Job A: Collect every line of the records below that contains the string "fontcolor".

The joys of motherhood were front and center this past week as the Duke and Duchess of Sussex, aka Meghan and Harry, welcomed their own bundle of joy into the world. Archie Harrison Mountbatten-Windsor made his entrance into the royal family on Monday amid much fanfare as his arrival lit up the Twitter-verse. But come tomorrow it won’t just be the royals celebrating motherhood as millions of Americans plan to pay homage to their moms on Mother’s Day.
Here’s a little history about the origins of Mother’s Day, from Wikipedia. “The modern holiday of Mother's Day was first celebrated in 1908, when Anna Jarvis held a memorial for her mother at St. Andrew's Methodist Church in Grafton, West Virginia. Her campaign to make Mother's Day a recognized holiday in the U.S. began in 1905, the year her mother, Ann Reeves Jarvis, died.
“Ann Jarvis had been a peace activist who cared for wounded soldiers on both sides of the American Civil War, and created Mother's Day Work Clubs to address public health issues. Anna Jarvis wanted to honor her mother by continuing the work she started and to set aside a day to honor all mothers because she believed a mother is ‘the person who has done more for you than anyone in the world.’
“Due to the efforts of Anna Jarvis, by 1911 all U.S. states observed the holiday, with some of them officially recognizing Mother's Day as a local holiday. In 1914, Woodrow Wilson signed a proclamation designating Mother's Day, held on the second Sunday in May, as a national holiday to honor mothers.”
In the 1920s, Jarvis became somewhat disillusioned with the holiday as companies like Hallmark started selling Mother’s Day cards. According to Wikipedia, “Jarvis believed that the companies had misinterpreted and exploited the idea of Mother's Day, and that the emphasis of the holiday was on sentiment, not profit. As a result, she organized boycotts of Mother's Day, and threatened to issue lawsuits against the companies involved.”
It seems Anna Jarvis may have been on to something—the holiday has indeed turned into a bit of a money-making machine. Many Americans will be opening up their wallets tomorrow with spending projected to hit a record $25 billion this year. This is an increase from $23.1 billion in 2018, according to the annual survey released by the National Retail Federation (NRF). Some 84 percent of U.S. adults are expected to celebrate in honor of their mothers and other women in their lives, according to NRF.
Seventy-five percent of Americans plan to buy Mother’s Day cards for their moms generating $843 million for the greeting card industry. But the biggest money-maker of all for the holiday is jewelry with 35 percent of Americans expected to spend $5.2 billion. Anna Jarvis would be mortified, I am sure.

[Excerpt from a dataset]

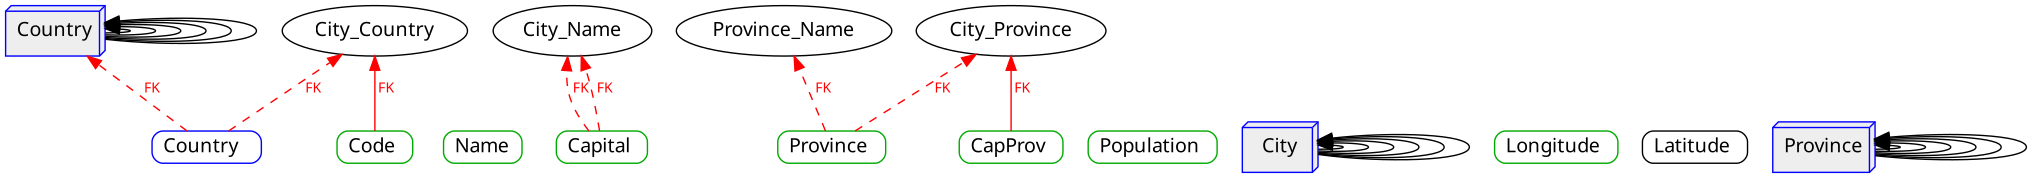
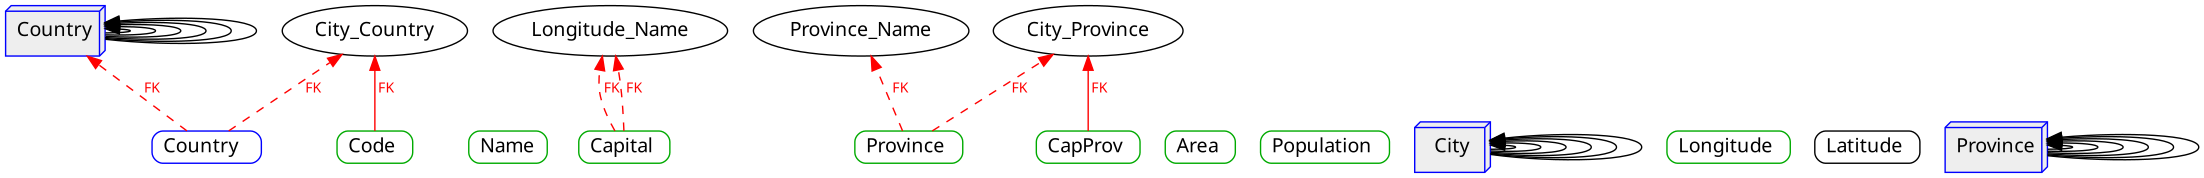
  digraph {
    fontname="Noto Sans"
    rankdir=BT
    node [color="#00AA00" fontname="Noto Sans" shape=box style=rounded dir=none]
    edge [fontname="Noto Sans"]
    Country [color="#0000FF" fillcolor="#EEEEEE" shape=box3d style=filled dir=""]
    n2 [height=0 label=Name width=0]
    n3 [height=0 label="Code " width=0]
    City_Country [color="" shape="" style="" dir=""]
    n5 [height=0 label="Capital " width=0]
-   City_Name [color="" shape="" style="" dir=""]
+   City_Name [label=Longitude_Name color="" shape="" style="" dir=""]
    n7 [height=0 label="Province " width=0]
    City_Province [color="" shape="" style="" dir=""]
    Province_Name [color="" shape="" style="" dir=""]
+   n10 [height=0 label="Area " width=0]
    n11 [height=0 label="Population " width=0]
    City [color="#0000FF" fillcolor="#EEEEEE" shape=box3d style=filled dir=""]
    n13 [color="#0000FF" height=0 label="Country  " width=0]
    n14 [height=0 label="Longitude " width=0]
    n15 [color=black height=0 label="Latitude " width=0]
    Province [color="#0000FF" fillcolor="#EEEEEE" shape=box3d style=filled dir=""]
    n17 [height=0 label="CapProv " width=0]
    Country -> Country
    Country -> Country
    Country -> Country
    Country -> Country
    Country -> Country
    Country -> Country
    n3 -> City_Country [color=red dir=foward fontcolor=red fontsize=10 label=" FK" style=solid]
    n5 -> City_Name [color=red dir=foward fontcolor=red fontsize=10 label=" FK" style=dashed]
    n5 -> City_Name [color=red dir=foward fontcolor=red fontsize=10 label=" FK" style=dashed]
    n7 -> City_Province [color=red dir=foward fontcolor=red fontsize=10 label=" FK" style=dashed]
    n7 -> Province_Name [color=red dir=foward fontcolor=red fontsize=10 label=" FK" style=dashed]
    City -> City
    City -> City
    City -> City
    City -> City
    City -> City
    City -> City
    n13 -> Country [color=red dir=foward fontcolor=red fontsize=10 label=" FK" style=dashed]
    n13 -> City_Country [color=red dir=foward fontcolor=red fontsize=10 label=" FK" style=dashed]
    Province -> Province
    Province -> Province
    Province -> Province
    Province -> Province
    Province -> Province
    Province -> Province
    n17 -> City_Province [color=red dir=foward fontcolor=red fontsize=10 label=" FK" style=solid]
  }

==

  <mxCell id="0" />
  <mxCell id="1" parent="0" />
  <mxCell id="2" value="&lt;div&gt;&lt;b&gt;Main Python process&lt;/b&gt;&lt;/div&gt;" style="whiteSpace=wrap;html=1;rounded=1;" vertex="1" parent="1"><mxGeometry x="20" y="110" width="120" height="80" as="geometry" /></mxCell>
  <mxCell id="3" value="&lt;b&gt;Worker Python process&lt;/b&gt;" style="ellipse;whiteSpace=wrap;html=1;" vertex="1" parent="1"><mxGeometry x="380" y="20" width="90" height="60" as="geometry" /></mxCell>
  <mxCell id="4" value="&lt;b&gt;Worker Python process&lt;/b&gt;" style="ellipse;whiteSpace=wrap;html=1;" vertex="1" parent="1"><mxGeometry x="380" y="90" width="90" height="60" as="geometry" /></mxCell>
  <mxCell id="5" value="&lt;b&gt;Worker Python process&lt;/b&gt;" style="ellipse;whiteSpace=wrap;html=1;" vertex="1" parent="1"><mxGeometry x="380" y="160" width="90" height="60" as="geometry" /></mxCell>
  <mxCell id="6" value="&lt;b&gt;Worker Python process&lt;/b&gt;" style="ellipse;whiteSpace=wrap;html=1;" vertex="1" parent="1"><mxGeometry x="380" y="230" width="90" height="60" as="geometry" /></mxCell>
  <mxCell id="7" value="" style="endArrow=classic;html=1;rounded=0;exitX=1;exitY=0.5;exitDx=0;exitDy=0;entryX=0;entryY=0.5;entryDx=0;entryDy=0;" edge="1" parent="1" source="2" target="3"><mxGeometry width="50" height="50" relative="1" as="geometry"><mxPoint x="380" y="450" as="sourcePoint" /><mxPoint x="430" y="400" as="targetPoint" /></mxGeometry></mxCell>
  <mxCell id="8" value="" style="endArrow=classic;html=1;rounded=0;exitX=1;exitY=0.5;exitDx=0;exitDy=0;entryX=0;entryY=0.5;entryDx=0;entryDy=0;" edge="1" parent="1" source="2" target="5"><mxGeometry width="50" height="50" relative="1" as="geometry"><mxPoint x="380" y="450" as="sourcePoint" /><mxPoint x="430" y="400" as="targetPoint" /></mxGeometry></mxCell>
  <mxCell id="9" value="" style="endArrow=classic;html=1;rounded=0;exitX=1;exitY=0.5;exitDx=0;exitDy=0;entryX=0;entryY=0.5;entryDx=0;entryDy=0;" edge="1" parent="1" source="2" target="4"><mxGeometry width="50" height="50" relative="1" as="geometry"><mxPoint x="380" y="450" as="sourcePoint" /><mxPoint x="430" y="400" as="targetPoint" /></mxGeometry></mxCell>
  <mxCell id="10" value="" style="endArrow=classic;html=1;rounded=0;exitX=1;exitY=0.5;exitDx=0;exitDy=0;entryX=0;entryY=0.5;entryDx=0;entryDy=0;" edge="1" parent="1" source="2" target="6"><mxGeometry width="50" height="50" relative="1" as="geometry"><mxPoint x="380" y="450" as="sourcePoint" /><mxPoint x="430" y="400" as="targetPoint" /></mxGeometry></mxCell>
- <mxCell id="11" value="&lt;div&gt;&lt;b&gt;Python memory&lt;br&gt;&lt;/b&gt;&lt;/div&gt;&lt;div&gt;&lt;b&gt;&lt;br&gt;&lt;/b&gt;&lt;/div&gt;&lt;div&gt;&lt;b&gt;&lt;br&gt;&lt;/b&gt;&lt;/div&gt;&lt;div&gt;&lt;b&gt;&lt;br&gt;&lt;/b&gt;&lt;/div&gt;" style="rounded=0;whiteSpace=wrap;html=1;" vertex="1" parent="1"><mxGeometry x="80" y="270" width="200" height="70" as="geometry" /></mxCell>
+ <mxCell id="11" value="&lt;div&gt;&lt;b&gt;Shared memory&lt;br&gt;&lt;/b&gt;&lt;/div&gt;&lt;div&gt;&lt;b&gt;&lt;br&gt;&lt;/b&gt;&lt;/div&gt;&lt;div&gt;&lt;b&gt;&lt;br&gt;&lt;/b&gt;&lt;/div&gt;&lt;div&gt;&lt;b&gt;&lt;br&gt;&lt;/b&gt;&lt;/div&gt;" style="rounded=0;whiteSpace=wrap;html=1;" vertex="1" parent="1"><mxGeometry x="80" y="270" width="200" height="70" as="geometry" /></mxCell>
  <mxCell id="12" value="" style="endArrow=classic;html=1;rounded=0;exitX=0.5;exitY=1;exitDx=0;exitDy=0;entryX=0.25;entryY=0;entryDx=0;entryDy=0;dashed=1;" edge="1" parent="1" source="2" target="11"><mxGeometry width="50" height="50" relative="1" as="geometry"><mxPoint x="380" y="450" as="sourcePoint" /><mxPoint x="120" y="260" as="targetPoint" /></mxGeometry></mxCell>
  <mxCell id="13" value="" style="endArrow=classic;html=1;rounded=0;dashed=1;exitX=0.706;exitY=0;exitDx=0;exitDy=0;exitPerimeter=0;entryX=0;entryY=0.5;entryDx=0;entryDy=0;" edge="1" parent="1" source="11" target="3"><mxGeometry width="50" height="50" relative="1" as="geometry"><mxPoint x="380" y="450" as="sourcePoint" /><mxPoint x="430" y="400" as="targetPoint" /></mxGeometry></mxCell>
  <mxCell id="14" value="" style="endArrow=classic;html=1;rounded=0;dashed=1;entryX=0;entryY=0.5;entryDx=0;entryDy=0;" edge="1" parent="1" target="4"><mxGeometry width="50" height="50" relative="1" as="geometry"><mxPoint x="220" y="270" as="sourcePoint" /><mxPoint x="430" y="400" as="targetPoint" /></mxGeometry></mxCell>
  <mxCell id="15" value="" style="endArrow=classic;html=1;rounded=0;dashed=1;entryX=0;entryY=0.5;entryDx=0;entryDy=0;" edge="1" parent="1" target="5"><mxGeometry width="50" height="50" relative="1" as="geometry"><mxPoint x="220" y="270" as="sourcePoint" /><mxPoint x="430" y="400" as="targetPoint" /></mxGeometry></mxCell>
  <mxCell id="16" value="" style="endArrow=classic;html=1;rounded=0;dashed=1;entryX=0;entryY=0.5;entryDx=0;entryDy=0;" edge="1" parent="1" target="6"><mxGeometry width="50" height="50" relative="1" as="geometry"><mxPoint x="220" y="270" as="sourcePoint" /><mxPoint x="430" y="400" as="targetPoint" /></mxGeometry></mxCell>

Job B: Continue the piece on the history and spending of Mother's Day, picking up after its last sentence.

Expected output A:
    n3 -> City_Country [color=red dir=foward fontcolor=red fontsize=10 label=" FK" style=solid]
    n5 -> City_Name [color=red dir=foward fontcolor=red fontsize=10 label=" FK" style=dashed]
    n5 -> City_Name [color=red dir=foward fontcolor=red fontsize=10 label=" FK" style=dashed]
    n7 -> City_Province [color=red dir=foward fontcolor=red fontsize=10 label=" FK" style=dashed]
    n7 -> Province_Name [color=red dir=foward fontcolor=red fontsize=10 label=" FK" style=dashed]
    n13 -> Country [color=red dir=foward fontcolor=red fontsize=10 label=" FK" style=dashed]
    n13 -> City_Country [color=red dir=foward fontcolor=red fontsize=10 label=" FK" style=dashed]
    n17 -> City_Province [color=red dir=foward fontcolor=red fontsize=10 label=" FK" style=solid]

Expected output B:
So it seems the popularity of the holiday and the revenue it generates for retailers is going strong. Truth be told, most moms don’t need expensive gifts of jewelry or extravagant displays of flowers. What they really want is a relaxing day with their children and some token or gesture from their family that says “thanks for all you do.”
In honor of Mother’s Day, we thought it would be nice for you to hear from some of the mothers who work at Jobson. Here, they share their experiences as “working moms” as they balance their dual roles of being on the job with being a Mom.
Senior Meeting Manager
Retail Optical Group
When my kids were younger, I chose to work close by their school so I could be around to deliver forgotten lunches or soccer cleats and to attend their after-school events. Now that they are grown I am able to work on my own schedule, but it presents a new issue. When do I get to see them? Two of my three sons work in New York City, so we meet up once a month after work for dinner and catch up. This Sunday we will focus on spending time together and doing something fun—with three boys that usually involves a sport and craft beer!
Iris Johnson Sometimes I am mom first and art director second, sometimes art director first and mom second, but I am always a combination of both. My calendar melds Ivy’s school schedule and my work schedule, as my mind jumps between my work goals and how my daughter is doing—the pendulum is always swinging back and forth. For Mother’s Day I'm keeping it simple. I plan to enjoy coffee and pastry while watching the F1 Spanish Grand Prix (I’m a Formula 1 fan).
VP, Creative Services and Production
Jobson Optical Group
I used to wake up to the sound of “Lovely Day” playing in my alarm clock, the smell of fresh coffee brewing in my kitchen and an “it’s time to go to work baby” from my husband. Twelve years later I wake up to the sound of a metal spoon repeatedly banging on a bowl of Fruit Loops (almost on purpose), my 7 year-old announcing that, once again, I purchased the wrong kind of toothpaste (bubble fruit not bubble gum!) and my husband asking why the dry cleaning was never delivered.
Yes, life has changed. Balancing family and work is a gargantuan challenge that many of us live through every day, and at times, is anything but glamorous. You quickly learn to value what is important and what you can live without, what merits your time and what does not. Going out of your way to buy bubble fruit toothpaste, not important. Carving out 20 minutes before bedtime to discuss why Jimmy did not really mean your drawing was the ugliest in the class, important.
Being a working mom is demanding, challenging and at times discouraging. But I would not change one single thing. I love my imperfectly perfect life. The unconditional love my children give me after a hard day at work. The way my boys look at me like I am some extraterrestrial superhero because I baked cookies shaped like Darth Vader and the way they still crave my love and affection after I have been less than an exemplary mom.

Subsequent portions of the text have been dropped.